Omit every picture while repeating the entries exactly.

_Records to use:_
--- START ---
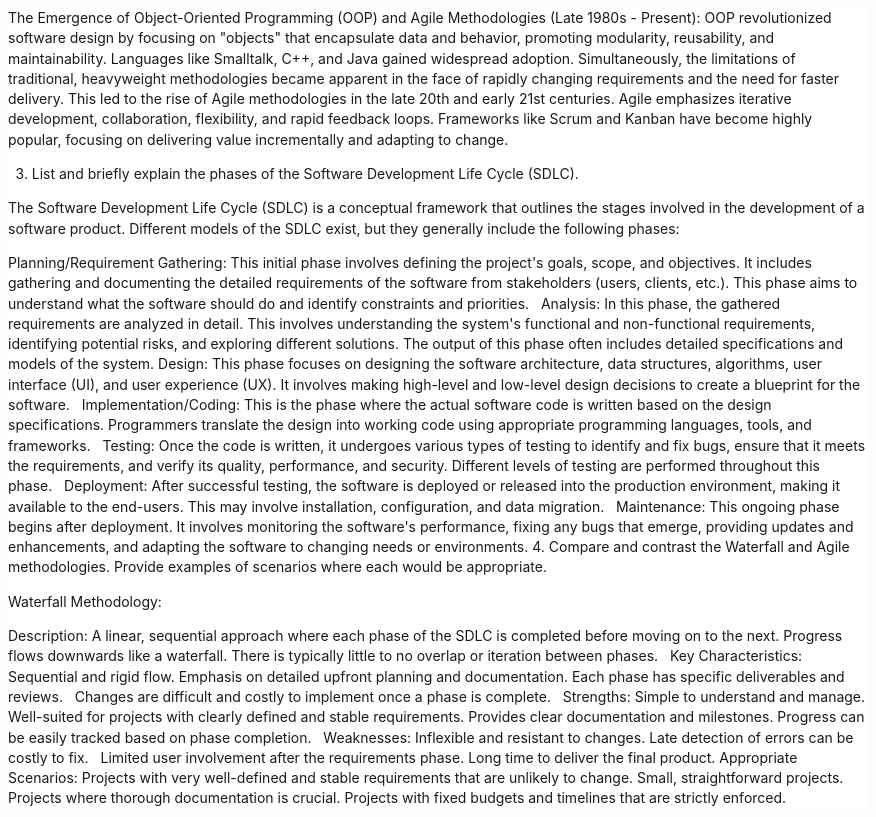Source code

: The Emergence of Object-Oriented Programming (OOP) and Agile Methodologies (Late 1980s - Present): OOP revolutionized software design by focusing on "objects" that encapsulate data and behavior, promoting modularity, reusability, and maintainability. Languages like Smalltalk, C++, and Java gained widespread adoption. Simultaneously, the limitations of traditional, heavyweight methodologies became apparent in the face of rapidly changing requirements and the need for faster delivery. This led to the rise of Agile methodologies in the late 20th and early 21st centuries. Agile emphasizes iterative development, collaboration, flexibility, and rapid feedback loops. Frameworks like Scrum and Kanban have become highly popular, focusing on delivering value incrementally and adapting to change.   

3. List and briefly explain the phases of the Software Development Life Cycle (SDLC).

The Software Development Life Cycle (SDLC) is a conceptual framework that outlines the stages involved in the development of a software product. Different models of the SDLC exist, but they generally include the following phases:   

Planning/Requirement Gathering: This initial phase involves defining the project's goals, scope, and objectives. It includes gathering and documenting the detailed requirements of the software from stakeholders (users, clients, etc.). This phase aims to understand what the software should do and identify constraints and priorities.   
Analysis: In this phase, the gathered requirements are analyzed in detail. This involves understanding the system's functional and non-functional requirements, identifying potential risks, and exploring different solutions. The output of this phase often includes detailed specifications and models of the system.
Design: This phase focuses on designing the software architecture, data structures, algorithms, user interface (UI), and user experience (UX). It involves making high-level and low-level design decisions to create a blueprint for the software.   
Implementation/Coding: This is the phase where the actual software code is written based on the design specifications. Programmers translate the design into working code using appropriate programming languages, tools, and frameworks.   
Testing: Once the code is written, it undergoes various types of testing to identify and fix bugs, ensure that it meets the requirements, and verify its quality, performance, and security. Different levels of testing are performed throughout this phase.   
Deployment: After successful testing, the software is deployed or released into the production environment, making it available to the end-users. This may involve installation, configuration, and data migration.   
Maintenance: This ongoing phase begins after deployment. It involves monitoring the software's performance, fixing any bugs that emerge, providing updates and enhancements, and adapting the software to changing needs or environments.
4. Compare and contrast the Waterfall and Agile methodologies. Provide examples of scenarios where each would be appropriate.

Waterfall Methodology:

Description: A linear, sequential approach where each phase of the SDLC is completed before moving on to the next. Progress flows downwards like a waterfall. There is typically little to no overlap or iteration between phases.   
Key Characteristics:
Sequential and rigid flow.
Emphasis on detailed upfront planning and documentation.
Each phase has specific deliverables and reviews.   
Changes are difficult and costly to implement once a phase is complete.   
Strengths:
Simple to understand and manage.
Well-suited for projects with clearly defined and stable requirements.
Provides clear documentation and milestones.
Progress can be easily tracked based on phase completion.   
Weaknesses:
Inflexible and resistant to changes.
Late detection of errors can be costly to fix.   
Limited user involvement after the requirements phase.
Long time to deliver the final product.
Appropriate Scenarios:
Projects with very well-defined and stable requirements that are unlikely to change.
Small, straightforward projects.
Projects where thorough documentation is crucial.
Projects with fixed budgets and timelines that are strictly enforced.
--- END ---
_Written response:_
Source code

: The Emergence of Object-Oriented Programming (OOP) and Agile Methodologies (Late 1980s - Present): OOP revolutionized software design by focusing on "objects" that encapsulate data and behavior, promoting modularity, reusability, and maintainability. Languages like Smalltalk, C++, and Java gained widespread adoption. Simultaneously, the limitations of traditional, heavyweight methodologies became apparent in the face of rapidly changing requirements and the need for faster delivery. This led to the rise of Agile methodologies in the late 20th and early 21st centuries. Agile emphasizes iterative development, collaboration, flexibility, and rapid feedback loops. Frameworks like Scrum and Kanban have become highly popular, focusing on delivering value incrementally and adapting to change.   

3. List and briefly explain the phases of the Software Development Life Cycle (SDLC).

The Software Development Life Cycle (SDLC) is a conceptual framework that outlines the stages involved in the development of a software product. Different models of the SDLC exist, but they generally include the following phases:   

Planning/Requirement Gathering: This initial phase involves defining the project's goals, scope, and objectives. It includes gathering and documenting the detailed requirements of the software from stakeholders (users, clients, etc.). This phase aims to understand what the software should do and identify constraints and priorities.   
Analysis: In this phase, the gathered requirements are analyzed in detail. This involves understanding the system's functional and non-functional requirements, identifying potential risks, and exploring different solutions. The output of this phase often includes detailed specifications and models of the system.
Design: This phase focuses on designing the software architecture, data structures, algorithms, user interface (UI), and user experience (UX). It involves making high-level and low-level design decisions to create a blueprint for the software.   
Implementation/Coding: This is the phase where the actual software code is written based on the design specifications. Programmers translate the design into working code using appropriate programming languages, tools, and frameworks.   
Testing: Once the code is written, it undergoes various types of testing to identify and fix bugs, ensure that it meets the requirements, and verify its quality, performance, and security. Different levels of testing are performed throughout this phase.   
Deployment: After successful testing, the software is deployed or released into the production environment, making it available to the end-users. This may involve installation, configuration, and data migration.   
Maintenance: This ongoing phase begins after deployment. It involves monitoring the software's performance, fixing any bugs that emerge, providing updates and enhancements, and adapting the software to changing needs or environments.
4. Compare and contrast the Waterfall and Agile methodologies. Provide examples of scenarios where each would be appropriate.

Waterfall Methodology:

Description: A linear, sequential approach where each phase of the SDLC is completed before moving on to the next. Progress flows downwards like a waterfall. There is typically little to no overlap or iteration between phases.   
Key Characteristics:
Sequential and rigid flow.
Emphasis on detailed upfront planning and documentation.
Each phase has specific deliverables and reviews.   
Changes are difficult and costly to implement once a phase is complete.   
Strengths:
Simple to understand and manage.
Well-suited for projects with clearly defined and stable requirements.
Provides clear documentation and milestones.
Progress can be easily tracked based on phase completion.   
Weaknesses:
Inflexible and resistant to changes.
Late detection of errors can be costly to fix.   
Limited user involvement after the requirements phase.
Long time to deliver the final product.
Appropriate Scenarios:
Projects with very well-defined and stable requirements that are unlikely to change.
Small, straightforward projects.
Projects where thorough documentation is crucial.
Projects with fixed budgets and timelines that are strictly enforced.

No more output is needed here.